Usłyszeli te słowa odbiorcy Radia Zet we wtorkowej porannej rozmowie.

Ta wypowiedź świetnie się wpisuje w kampanię wyborczą, którą ministerstwo już rozpoczęło, rękami inicjatorów „ustawy zapobiegającej seksualizacji dzieci w szkołach”. Przypomnijmy: Ordo Iuris od kilku lat prowadzi akcję „Chrońmy dzieci”. Obecnie promuje projekt „obywatelski” pod tą samą nazwą. Autorzy usiłują nas okłamać, zrównując edukację seksualną z „seksualizacją” (czyli takim działaniem, wskutek którego człowiek postrzega i wartościuje siebie przez pryzmat atrakcyjności seksualnej).

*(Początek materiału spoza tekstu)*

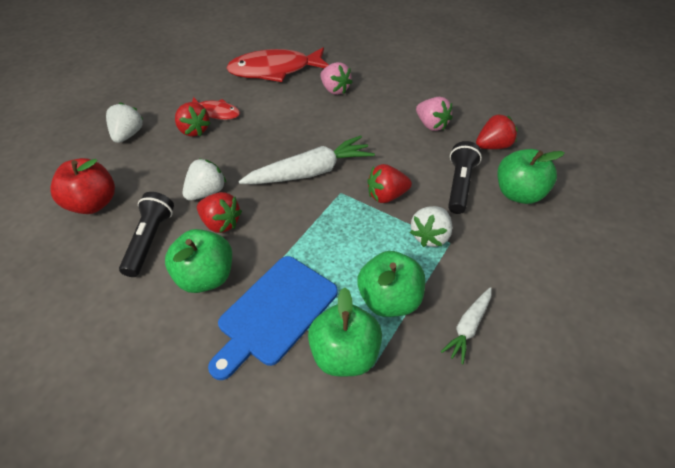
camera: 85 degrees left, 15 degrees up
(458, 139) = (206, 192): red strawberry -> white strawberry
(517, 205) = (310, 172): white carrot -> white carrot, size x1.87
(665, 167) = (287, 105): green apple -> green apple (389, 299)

Tymczasem o wartości edukacji seksualnej w szkołach pozytywnie wypowiadał się Rzecznik Praw Obywatelskich.

Akcję intensywnie wspierają media „narodowe”, zapewne więc organizatorzy zbiorą wystarczającą liczbę podpisów, by projekt wprowadzić do Sejmu, błyskawicznie procedować (klepnięte!), przemielić przez Senat, który zapewne projekt odrzuci, by w kolejnym sejmowym głosowaniu klepnąć powtórnie. Czy tym razem Prezydent odrzuci, czy też podpisze? Ponieważ w projekcie nie ma słowa o kontroli kuratora, upada najważniejszy argument, którym się posłużył, by odrzucić obie wersje tzw. „Lex Czarnek”.


Kamilu. Twoja śmierć jest tragedią. Nie wolno do niej dopisywać propagandy wyborczej.

Niestety, stało się tak, że wszystko dokoła nas jest mięsem w wyborczej maszynce.